START Provided data

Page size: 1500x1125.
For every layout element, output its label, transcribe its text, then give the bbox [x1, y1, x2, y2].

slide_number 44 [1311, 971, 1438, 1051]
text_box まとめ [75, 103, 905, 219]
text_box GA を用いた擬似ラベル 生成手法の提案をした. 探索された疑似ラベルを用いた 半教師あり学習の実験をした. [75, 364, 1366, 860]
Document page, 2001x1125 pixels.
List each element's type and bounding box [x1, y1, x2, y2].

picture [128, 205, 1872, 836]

END Provided data

**What you are asked to do**
Make sure every record is repeated exactly.

**Exercise answer**
Page size: 1500x1125.
For every layout element, output its label, transcribe its text, then give the bbox [x1, y1, x2, y2].

slide_number 44 [1311, 971, 1438, 1051]
text_box まとめ [75, 103, 905, 219]
text_box GA を用いた擬似ラベル 生成手法の提案をした. 探索された疑似ラベルを用いた 半教師あり学習の実験をした. [75, 364, 1366, 860]
Document page, 2001x1125 pixels.
List each element's type and bounding box [x1, y1, x2, y2].

picture [128, 205, 1872, 836]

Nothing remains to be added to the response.